* **Instruction 1**: From the records, return unchanged the lines from the line with "subtitle Edital Nº" up to and including the line with "text *Código Penal".

* **Source text**:
[BEGIN]

We’ve been having a really mild winter. Since 12-21-11, I’ve been able to get in over twenty days fishing, and that is not even taking advantage of all the really nice days.
Can’t say I have a favorite time of year to fish, but it will be nice to start rigging up with dries after months of fishing big stonefly nymphs. We should get a skwala hatch here soon, and then the salmonflies and golden stones, and hoppers, and October caddis, and then … back to the big stonefly nymphs.
Yeah, I know - tough duty, but somebody has to do it.
John
… before we start fishing hatches around here ??

Hit this run just right - in a little over an hour, it gave up a dozen trouts, about half browns and half bows.


And a very large mountain whitefish which came unbuttoned a few feet from the landing pad.
On upstream, I hit another very productive spot, that gave up another half dozen plus trouts, again about half browns and half bows.

Not quite half when you throw in a bull trout.

Thought this little guy might be the same one I caught last outing on this creek. Just about the same place and the take was quite similar. But comparing pix, it is definitely a different bull trout - my second one in Montana.
By the end of the day, something over four hours on the water, hooked around 25 fishies and landed about 18, in several different spots and quite an interesting variety of water. Quite a heavy midge hatch, but no fishies up. Won’t be long. And won’t be long before some big river spawning bows run up this creek, which is going to make for a really interesting time.
John
… with some cold, windy weather, a couple hours of snow and a bit of shelf ice here and there, and ice in the guides the entire time.

Hooked and almost landed a 15-16" rainbow in the little hole to the right of the ice shelf. The leader broke just as I started to lift him. Guess I should have retied the fly after pulling free of some instream stuff a few minutes earlier.

[END]

* **Instruction 2**:
Answer these from the fishing report:
(a) Since what date has the writer gotten in over twenty days of fishing?
(b) How many trout did the first run give up in a little over an hour?
(c) By the end of the day, about how many fish were hooked and how many landed?

* **Records provided**:

[BEGIN]

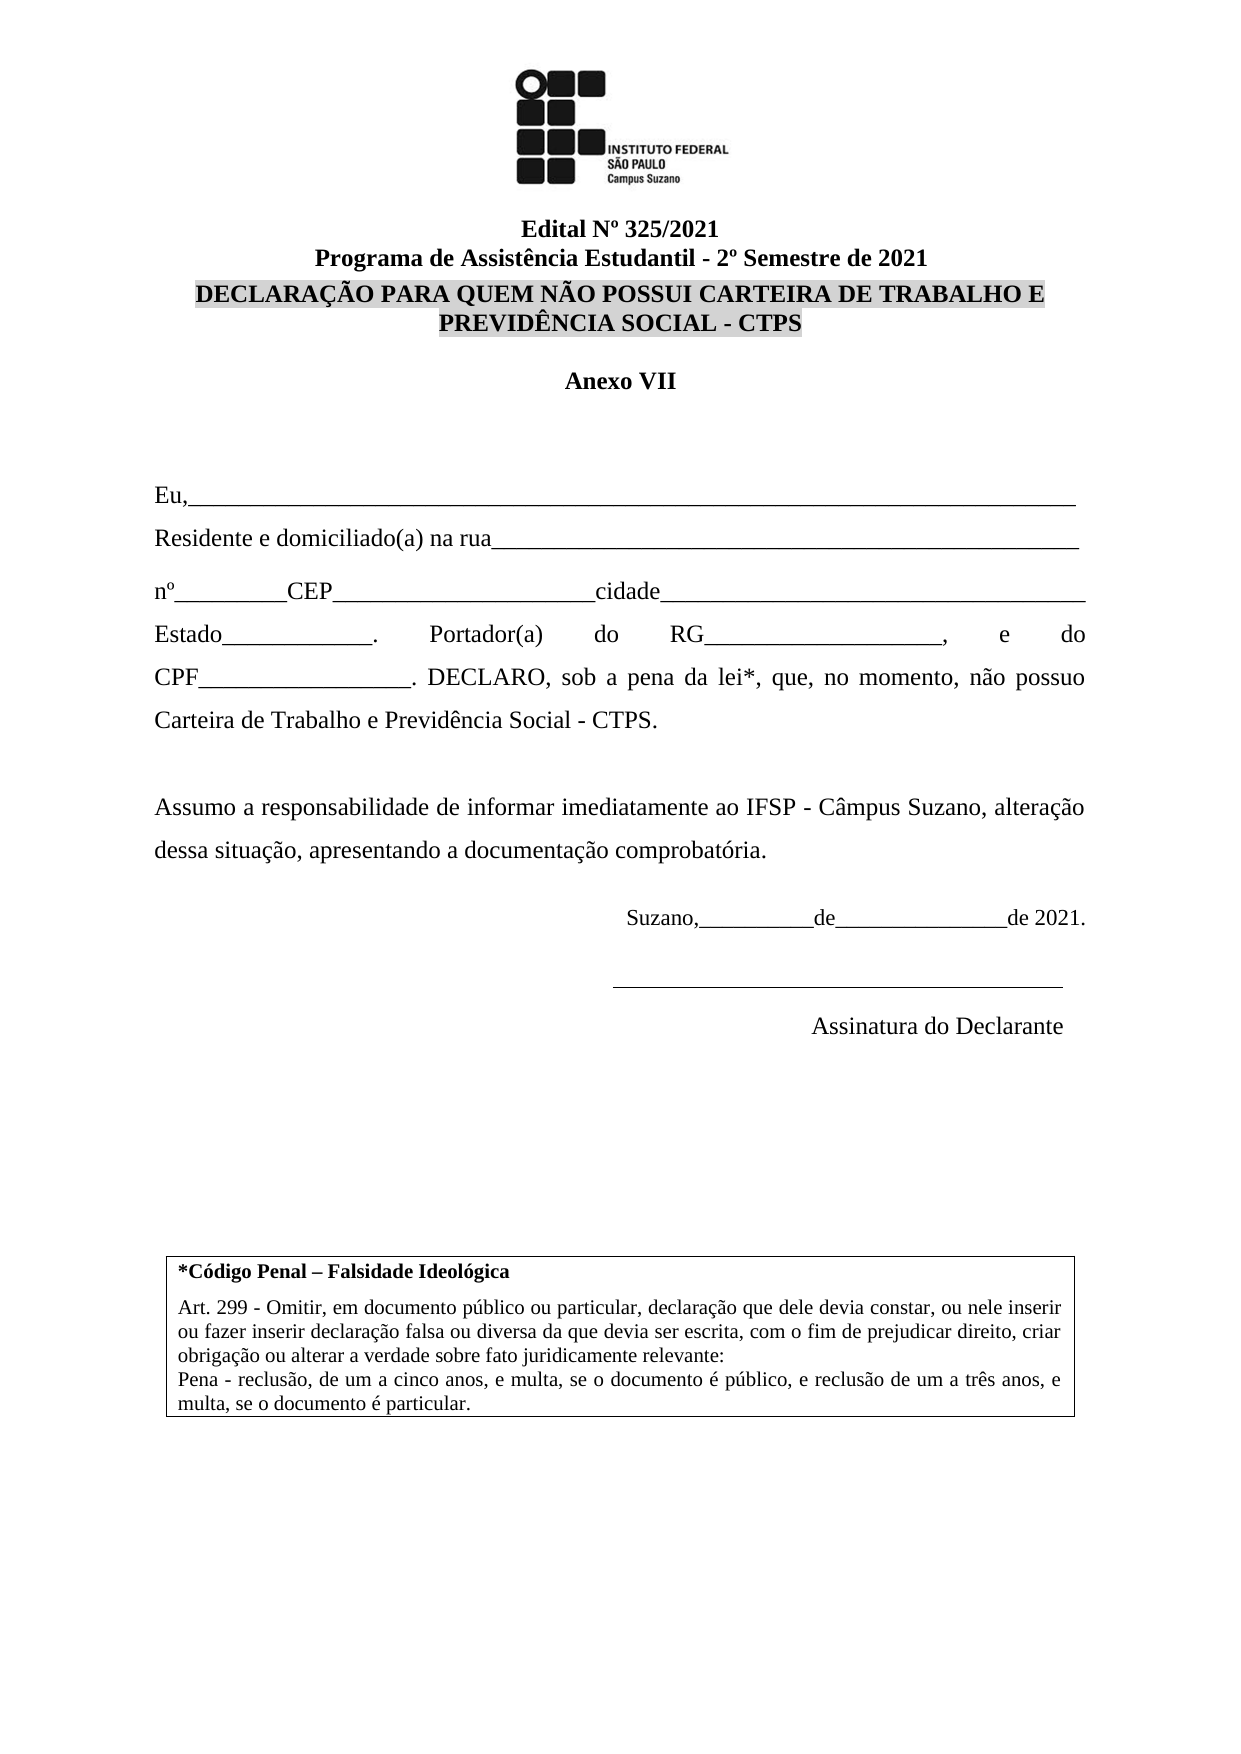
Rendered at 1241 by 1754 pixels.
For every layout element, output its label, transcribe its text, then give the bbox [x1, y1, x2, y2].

subtitle Edital Nº 325/2021 [154, 214, 1086, 243]
text *Código Penal – Falsidade Ideológica [178, 1259, 1074, 1283]
text nº_________CEP_____________________cidade__________________________________Estado____________. Portador(a) do RG___________________, e do CPF_________________. DECLARO, sob a pena da lei*, que, no momento, não possuo Carteira de Trabalho e Previdência Social - CTPS. [154, 576, 1086, 734]
text Anexo VII [195, 366, 1046, 394]
text Assumo a responsabilidade de informar imediatamente ao IFSP - Câmpus Suzano, alteração dessa situação, apresentando a documentação comprobatória. [154, 792, 1086, 863]
subtitle Eu,_______________________________________________________________________Residente e domiciliado(a) na rua_______________________________________________ [154, 480, 1086, 552]
text Suzano,__________de_______________de 2021. [154, 904, 1086, 931]
text DECLARAÇÃO PARA QUEM NÃO POSSUI CARTEIRA DE TRABALHO E PREVIDÊNCIA SOCIAL - CTPS [195, 279, 1046, 337]
text Pena - reclusão, de um a cinco anos, e multa, se o documento é público, e reclusão de um a três anos, e multa, se o documento é particular. [178, 1367, 1063, 1415]
text Art. 299 - Omitir, em documento público ou particular, declaração que dele devia constar, ou nele inserir ou fazer inserir declaração falsa ou diversa da que devia ser escrita, com o fim de prejudicar direito, criar obrigação ou alterar a verdade sobre fato juridicamente relevante: [178, 1294, 1063, 1367]
text Assinatura do Declarante [154, 1014, 1064, 1040]
text Programa de Assistência Estudantil - 2º Semestre de 2021 [314, 243, 1086, 272]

[END]

* **Exercise solution 1**:
subtitle Edital Nº 325/2021 [154, 214, 1086, 243]
text *Código Penal – Falsidade Ideológica [178, 1259, 1074, 1283]

* **Exercise solution 2**:
(a) 12-21-11
(b) A dozen
(c) Around 25 hooked and about 18 landed